### Work to complete
Exact copy, no pictures: return only the lines below from the line with "roll_deg: +0.3" up to and including the line with "vfov_deg: 47.9".

- - - - -

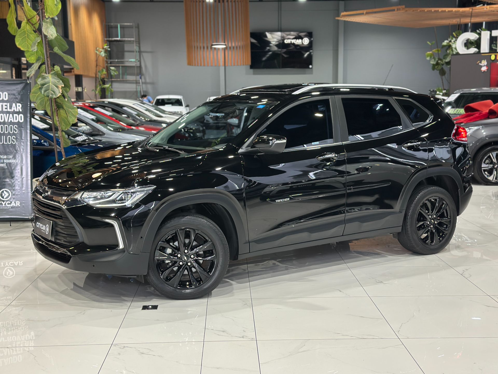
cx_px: 249
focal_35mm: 48
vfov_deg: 30.3
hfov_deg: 39.7
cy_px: 187
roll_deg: +0.3
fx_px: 691
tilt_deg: -7.8
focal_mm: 6.86
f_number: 1.78
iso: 160
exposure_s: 1/60
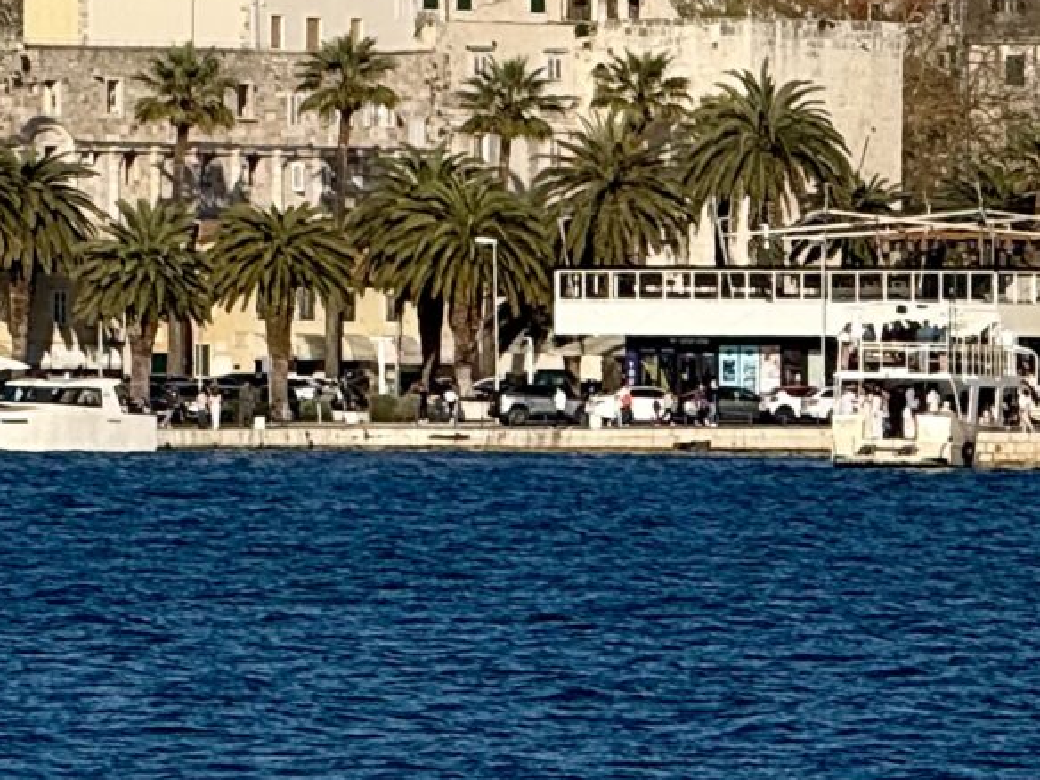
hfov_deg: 3.7
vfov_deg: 2.8
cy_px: -454
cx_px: -819
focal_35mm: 526
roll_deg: -0.3
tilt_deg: +3.5
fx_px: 15803
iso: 50
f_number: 2.8
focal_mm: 15.66
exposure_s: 1/2525
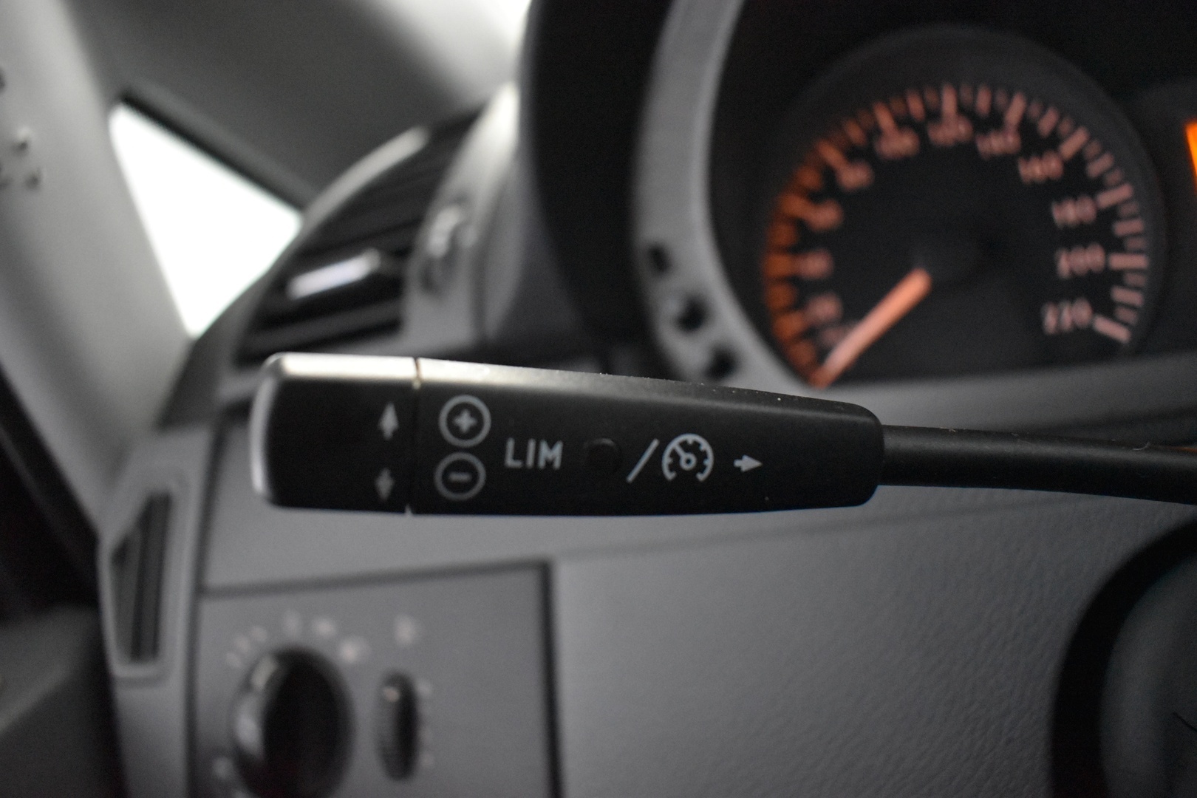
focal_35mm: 27
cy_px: 399
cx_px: 598
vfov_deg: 47.9
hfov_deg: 67.4
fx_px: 898
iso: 7200
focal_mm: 18
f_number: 3.5
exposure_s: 1/60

- - - - -

### Reply to the task
roll_deg: +0.3
fx_px: 691
tilt_deg: -7.8
focal_mm: 6.86
f_number: 1.78
iso: 160
exposure_s: 1/60
hfov_deg: 3.7
vfov_deg: 2.8
cy_px: -454
cx_px: -819
focal_35mm: 526
roll_deg: -0.3
tilt_deg: +3.5
fx_px: 15803
iso: 50
f_number: 2.8
focal_mm: 15.66
exposure_s: 1/2525
focal_35mm: 27
cy_px: 399
cx_px: 598
vfov_deg: 47.9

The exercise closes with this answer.